# RCI Platinum membership



## sthompsen (Mar 28, 2011)

I was wondering if anyone has had any experiences with the Platinum membership they can share? It looks like it could be a good program... I am most interested in unit upgrades and priority inventory. Also exchanges for experiential vacations. Any insight would be great. Happy travels!


----------



## tlguinn_2000 (Apr 27, 2011)

*Platinum*

I hate to even mention this because more and more people may start joining the Platinum Points program.  If everyone joins then it becomes just like the regular membership, and then RCI has to figure out another way to get more money from us :annoyed: 
Anyway, I joined the Platinum Points program and thus far have been pleasantly surprised by what I can now see with some searches.  There was one in May that NEVER comes up on that short of notice.  I am also in for an upgrade for DVC at Vero Beach in September.  You do not actually know if you get the upgrade until 14 days before check in, so I will have to let you know if I get upgraded or not.  I figure just one upgrade would be worth the extra Platinum membership cost.  So far it looks very good.

<


----------



## stonebroke (Apr 27, 2011)

*where?*

Where are you seeing something different with a Platinum Search than with a regular search (I hear the priority access search is available in Weeks Platinum) but the points website says to call for Priority Access and even though I have weeks access and still have a week in that account the platinum membership apparently doesn't transfer.   

  As far as the upgrades, I have 4 different units reserved through points with the "don't upgrade me box unchecked"  but I have very low expections of an upgrade.  All of my reservations are in popular areas for popular times.  I would assume the only time I am going to get an unit upgrade is in the off season. 

   So far the best thing has been the shopping perks...buying from merchants online things that I was already going to buy.  I got quarterly check already that equaled over half of my platinum membership.


----------



## tlguinn_2000 (Apr 27, 2011)

*search results*

I did a search before becoming a Platinum member, called and became a Platinum memeber, and then did another search in the standard points search.  there were a few new places that showed up.  The membership goes into effect as soon as you pay, but you have to log out and then back into your account.

<


----------



## hdmass (Apr 27, 2011)

We joined so that we could use points for airfare.  Which we did to go to AUA, but boy was it hard.  I was only allowed by the system to make two reservations online and then had to call (and pay) to make the final two reservations.  On our most recent trip to Divi Village, we were not upgraded.  We already had a two bedroom, but it would have been nice to get a renovated unit.  Of course, we were there during a very busy week.  Since we travel during school vacations, I doubt we will ever get upgraded.


----------



## stonebroke (Apr 27, 2011)

*Trade Test*

Sounds like we may need to do a trade test with someone who has a regular points account and our Platinum.  I posted a NYC sighting a couple days ago on the sightings board.  Can someone with a regular points account see HGVC 57th Street? or the other HGVC?


----------



## sologirl (May 6, 2011)

Both HGVC 57th Street and the NY Hilton HGVC are available in regular points only from Jan-Feb 2012, studios only.
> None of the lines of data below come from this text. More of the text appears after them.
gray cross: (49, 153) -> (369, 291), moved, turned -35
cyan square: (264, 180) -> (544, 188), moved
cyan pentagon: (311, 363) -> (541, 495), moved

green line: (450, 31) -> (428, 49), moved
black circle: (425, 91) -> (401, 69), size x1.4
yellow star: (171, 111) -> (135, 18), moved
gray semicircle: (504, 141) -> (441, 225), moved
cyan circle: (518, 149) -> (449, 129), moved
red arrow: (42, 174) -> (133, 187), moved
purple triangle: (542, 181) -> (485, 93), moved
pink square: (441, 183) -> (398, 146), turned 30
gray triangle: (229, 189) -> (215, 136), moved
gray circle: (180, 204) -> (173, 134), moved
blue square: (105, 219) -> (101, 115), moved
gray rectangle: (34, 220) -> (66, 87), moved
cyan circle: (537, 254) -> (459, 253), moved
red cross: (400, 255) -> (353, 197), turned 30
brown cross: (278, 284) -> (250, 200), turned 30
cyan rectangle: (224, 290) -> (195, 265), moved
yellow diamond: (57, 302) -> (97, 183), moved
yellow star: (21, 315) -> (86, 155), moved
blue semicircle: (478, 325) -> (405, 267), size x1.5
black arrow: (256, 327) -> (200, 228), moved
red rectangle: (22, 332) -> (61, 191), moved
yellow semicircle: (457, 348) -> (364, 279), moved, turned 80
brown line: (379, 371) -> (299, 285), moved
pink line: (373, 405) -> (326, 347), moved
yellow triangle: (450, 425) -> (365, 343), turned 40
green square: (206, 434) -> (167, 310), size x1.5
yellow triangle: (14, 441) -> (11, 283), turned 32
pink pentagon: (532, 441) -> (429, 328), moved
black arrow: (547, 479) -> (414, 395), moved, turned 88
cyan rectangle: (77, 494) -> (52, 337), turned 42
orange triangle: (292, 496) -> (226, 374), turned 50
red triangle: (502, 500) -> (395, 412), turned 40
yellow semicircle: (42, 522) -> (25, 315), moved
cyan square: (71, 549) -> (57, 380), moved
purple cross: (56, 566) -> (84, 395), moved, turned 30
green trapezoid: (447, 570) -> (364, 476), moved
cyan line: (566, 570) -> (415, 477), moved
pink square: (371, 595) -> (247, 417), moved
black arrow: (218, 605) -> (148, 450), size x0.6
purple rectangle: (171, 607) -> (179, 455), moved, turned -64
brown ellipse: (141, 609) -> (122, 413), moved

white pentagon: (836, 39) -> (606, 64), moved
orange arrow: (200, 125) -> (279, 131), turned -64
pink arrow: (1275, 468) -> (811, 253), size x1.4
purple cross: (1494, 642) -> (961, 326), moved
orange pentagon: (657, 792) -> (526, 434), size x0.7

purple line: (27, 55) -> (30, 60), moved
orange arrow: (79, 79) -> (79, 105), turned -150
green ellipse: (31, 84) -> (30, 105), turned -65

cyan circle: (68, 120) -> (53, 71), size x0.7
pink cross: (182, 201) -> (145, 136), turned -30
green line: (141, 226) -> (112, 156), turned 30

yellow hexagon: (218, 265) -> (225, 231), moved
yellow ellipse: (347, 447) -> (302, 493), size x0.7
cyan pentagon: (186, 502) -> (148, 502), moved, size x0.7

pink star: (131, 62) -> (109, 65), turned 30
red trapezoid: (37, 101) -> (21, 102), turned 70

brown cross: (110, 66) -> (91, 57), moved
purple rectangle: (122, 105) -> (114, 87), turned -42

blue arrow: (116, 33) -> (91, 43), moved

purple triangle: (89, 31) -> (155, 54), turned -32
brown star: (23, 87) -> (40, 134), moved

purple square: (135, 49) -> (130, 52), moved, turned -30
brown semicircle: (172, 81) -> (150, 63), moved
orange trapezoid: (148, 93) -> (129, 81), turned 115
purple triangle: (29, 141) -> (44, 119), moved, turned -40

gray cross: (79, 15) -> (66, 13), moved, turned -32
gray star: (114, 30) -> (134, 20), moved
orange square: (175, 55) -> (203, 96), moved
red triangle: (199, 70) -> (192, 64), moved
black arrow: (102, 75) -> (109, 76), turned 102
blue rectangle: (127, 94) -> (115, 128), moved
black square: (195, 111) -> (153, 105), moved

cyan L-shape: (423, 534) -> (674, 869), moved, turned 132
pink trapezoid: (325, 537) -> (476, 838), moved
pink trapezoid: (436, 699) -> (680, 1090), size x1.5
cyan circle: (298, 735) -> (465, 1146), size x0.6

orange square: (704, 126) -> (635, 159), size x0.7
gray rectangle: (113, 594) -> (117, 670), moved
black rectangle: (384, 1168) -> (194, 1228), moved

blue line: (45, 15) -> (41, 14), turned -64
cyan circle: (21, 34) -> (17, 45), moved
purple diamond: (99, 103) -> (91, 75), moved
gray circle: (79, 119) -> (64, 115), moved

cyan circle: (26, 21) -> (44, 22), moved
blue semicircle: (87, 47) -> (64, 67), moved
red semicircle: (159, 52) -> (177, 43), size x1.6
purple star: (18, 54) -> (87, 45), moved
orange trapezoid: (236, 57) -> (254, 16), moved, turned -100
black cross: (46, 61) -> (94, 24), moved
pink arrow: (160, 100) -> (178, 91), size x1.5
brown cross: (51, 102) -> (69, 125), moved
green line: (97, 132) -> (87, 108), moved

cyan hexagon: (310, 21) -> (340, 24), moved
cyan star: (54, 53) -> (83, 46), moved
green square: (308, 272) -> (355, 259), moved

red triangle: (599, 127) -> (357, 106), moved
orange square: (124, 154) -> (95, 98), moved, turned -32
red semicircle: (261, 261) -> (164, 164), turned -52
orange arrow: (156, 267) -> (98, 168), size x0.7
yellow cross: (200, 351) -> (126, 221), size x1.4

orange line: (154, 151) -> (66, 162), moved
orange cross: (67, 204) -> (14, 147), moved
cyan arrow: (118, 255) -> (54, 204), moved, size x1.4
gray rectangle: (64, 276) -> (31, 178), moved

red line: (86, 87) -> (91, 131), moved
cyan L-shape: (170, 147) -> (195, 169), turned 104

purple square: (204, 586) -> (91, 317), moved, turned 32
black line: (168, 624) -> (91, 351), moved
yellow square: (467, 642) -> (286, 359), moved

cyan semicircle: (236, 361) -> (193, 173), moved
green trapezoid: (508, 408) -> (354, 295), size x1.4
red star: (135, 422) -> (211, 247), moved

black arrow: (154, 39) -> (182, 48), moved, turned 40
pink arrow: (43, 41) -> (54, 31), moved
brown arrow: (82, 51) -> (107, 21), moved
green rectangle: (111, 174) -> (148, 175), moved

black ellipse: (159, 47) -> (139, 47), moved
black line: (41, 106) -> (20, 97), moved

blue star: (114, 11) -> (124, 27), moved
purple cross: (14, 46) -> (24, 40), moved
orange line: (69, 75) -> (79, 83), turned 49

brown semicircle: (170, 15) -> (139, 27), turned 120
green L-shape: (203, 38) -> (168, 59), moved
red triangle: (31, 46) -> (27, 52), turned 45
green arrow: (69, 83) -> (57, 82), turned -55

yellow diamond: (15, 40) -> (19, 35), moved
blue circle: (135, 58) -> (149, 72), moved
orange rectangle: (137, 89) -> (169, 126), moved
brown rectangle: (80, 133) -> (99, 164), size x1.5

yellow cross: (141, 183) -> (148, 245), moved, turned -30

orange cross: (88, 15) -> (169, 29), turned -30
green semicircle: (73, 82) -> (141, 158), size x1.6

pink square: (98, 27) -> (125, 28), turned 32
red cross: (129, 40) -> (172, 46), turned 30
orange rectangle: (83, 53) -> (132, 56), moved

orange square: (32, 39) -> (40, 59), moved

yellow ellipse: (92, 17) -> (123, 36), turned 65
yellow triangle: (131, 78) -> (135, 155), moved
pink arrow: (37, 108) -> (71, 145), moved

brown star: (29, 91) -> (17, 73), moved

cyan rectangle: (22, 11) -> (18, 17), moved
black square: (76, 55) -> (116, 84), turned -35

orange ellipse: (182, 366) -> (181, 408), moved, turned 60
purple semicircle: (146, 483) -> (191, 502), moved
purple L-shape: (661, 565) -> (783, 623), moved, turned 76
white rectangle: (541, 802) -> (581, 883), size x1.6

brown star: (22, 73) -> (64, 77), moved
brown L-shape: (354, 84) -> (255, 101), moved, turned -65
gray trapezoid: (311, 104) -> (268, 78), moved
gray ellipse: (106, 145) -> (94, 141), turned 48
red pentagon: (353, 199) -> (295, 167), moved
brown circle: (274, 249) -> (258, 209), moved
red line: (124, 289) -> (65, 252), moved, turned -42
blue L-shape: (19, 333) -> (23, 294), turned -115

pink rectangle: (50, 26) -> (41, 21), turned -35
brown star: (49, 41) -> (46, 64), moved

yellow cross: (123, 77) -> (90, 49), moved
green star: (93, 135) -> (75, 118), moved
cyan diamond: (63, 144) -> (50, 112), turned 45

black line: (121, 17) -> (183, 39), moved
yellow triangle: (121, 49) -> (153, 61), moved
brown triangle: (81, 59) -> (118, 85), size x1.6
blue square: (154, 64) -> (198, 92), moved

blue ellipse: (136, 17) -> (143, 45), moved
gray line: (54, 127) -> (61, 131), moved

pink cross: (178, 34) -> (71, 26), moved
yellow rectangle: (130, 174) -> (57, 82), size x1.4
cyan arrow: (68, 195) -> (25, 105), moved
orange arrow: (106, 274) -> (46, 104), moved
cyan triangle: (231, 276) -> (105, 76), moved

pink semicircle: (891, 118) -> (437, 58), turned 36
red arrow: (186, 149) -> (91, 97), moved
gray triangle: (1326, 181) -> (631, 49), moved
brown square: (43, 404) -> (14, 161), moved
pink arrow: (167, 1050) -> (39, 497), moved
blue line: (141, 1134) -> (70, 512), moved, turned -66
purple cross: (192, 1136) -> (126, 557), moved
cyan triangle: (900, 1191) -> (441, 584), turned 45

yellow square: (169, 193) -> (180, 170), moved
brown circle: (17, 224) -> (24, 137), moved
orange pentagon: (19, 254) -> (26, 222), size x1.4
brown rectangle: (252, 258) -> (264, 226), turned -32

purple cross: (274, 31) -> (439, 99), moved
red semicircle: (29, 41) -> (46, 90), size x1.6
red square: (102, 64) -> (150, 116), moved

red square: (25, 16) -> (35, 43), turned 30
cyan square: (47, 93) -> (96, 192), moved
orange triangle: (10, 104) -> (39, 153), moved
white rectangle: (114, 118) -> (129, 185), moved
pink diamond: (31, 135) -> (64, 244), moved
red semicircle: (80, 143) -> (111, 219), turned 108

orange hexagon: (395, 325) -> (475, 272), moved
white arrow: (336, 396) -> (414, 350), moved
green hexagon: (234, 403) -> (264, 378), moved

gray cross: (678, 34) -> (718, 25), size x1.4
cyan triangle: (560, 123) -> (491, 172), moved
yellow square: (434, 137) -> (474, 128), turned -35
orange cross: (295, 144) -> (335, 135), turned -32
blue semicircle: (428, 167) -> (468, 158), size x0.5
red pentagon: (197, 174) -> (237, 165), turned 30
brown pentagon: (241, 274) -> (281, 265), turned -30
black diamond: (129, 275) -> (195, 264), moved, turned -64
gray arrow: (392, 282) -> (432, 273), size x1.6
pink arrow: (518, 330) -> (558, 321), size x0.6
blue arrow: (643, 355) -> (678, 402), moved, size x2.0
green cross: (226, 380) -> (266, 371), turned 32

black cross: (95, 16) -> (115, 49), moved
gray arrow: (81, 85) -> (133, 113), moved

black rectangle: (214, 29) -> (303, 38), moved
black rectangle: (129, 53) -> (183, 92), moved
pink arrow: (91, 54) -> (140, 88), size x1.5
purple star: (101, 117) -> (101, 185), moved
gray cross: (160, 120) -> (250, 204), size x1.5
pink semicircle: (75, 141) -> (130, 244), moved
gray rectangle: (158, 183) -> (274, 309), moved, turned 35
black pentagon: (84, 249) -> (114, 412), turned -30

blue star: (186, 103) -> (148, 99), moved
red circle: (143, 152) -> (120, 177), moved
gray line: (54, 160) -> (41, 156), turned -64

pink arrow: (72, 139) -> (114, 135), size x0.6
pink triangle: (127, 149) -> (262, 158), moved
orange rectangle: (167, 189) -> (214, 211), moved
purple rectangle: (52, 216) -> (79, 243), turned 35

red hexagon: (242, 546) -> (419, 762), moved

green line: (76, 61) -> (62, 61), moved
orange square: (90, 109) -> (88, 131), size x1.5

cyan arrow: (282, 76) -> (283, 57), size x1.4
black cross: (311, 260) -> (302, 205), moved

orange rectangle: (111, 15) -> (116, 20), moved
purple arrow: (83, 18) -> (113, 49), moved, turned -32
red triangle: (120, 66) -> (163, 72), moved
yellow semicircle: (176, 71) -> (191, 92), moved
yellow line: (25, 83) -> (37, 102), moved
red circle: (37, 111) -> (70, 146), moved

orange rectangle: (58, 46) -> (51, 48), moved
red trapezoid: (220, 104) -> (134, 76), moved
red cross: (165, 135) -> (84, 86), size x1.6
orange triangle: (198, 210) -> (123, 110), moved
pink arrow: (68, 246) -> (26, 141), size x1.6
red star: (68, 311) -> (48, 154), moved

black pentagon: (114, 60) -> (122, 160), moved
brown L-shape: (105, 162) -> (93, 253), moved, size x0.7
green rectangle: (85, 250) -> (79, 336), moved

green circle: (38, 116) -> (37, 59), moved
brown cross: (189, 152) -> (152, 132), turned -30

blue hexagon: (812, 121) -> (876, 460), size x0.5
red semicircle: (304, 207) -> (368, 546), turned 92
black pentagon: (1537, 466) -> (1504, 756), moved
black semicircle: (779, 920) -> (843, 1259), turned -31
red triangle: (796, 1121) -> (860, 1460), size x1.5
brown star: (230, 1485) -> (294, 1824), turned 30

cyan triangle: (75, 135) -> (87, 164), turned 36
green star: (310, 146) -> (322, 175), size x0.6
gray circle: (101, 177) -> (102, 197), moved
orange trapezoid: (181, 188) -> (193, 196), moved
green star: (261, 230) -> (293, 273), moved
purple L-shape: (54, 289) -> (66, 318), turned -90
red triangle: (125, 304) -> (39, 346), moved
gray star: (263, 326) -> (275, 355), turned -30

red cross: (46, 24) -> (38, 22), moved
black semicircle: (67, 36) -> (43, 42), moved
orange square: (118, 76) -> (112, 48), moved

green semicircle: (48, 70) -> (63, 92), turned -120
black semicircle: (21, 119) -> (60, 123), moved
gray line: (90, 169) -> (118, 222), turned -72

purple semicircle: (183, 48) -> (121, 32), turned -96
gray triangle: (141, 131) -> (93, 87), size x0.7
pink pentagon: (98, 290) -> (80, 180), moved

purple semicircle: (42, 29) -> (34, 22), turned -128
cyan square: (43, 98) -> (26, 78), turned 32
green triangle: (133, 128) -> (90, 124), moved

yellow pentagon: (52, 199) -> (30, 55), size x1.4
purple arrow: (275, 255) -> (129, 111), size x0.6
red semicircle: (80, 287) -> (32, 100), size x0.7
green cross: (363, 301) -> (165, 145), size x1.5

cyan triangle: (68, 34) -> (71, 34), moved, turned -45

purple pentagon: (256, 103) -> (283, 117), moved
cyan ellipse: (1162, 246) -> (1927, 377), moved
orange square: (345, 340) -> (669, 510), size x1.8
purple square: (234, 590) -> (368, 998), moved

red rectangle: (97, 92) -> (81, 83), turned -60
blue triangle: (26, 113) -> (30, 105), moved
Manhattan Club also isn't available until Jan, but has both studio and 1 bed. Anything sooner/better in Platinum?


----------



## VivianLynne (May 6, 2011)

I should join TUG just to see the Sightings Thread for the RCI Platimum weeks.


----------



## Hawaiibarb (May 11, 2011)

*Charge for making reservations?*



hdmass said:


> We joined so that we could use points for airfare.  Which we did to go to AUA, but boy was it hard.  I was only allowed by the system to make two reservations online and then had to call (and pay) to make the final two reservations.  On our most recent trip to Divi Village, we were not upgraded.  We already had a two bedroom, but it would have been nice to get a renovated unit.  Of course, we were there during a very busy week.  Since we travel during school vacations, I doubt we will ever get upgraded.



I just went to learn about the platinum points, and I do like the flexibility.  I wondered if there was a charge to make a reservation.  Also, do you know how the points work to use them for car rentals.  any info would be helpful!

Many thanks!

Barb in Honolulu


----------



## Hawaiibarb (May 11, 2011)

*Another question*

I sounds as though it's easy to use your points to make a reservation, and I actually have a lot of points.  But when would a reservation simply be done by using my points, and when does it become an exchange which incurs the trading fee.  Anyone with experience in this?

thanks!

Barb


----------



## gorevs9 (May 17, 2011)

Because of my health, I wasn't doing much traveling and short trips using points are not very cost effective.  As a result I ended up with a lot of points that were going to expire.  I bought the platimum membership because it gave me two opportunities to use the points for partners program.  I used a bunch of points to buy a couple $200 RCI activities Cards (i.e. prepaid Visa cards).after paing the fees and the extra embership, I probably came out slightly ahead.  Better than losing the points.

M


----------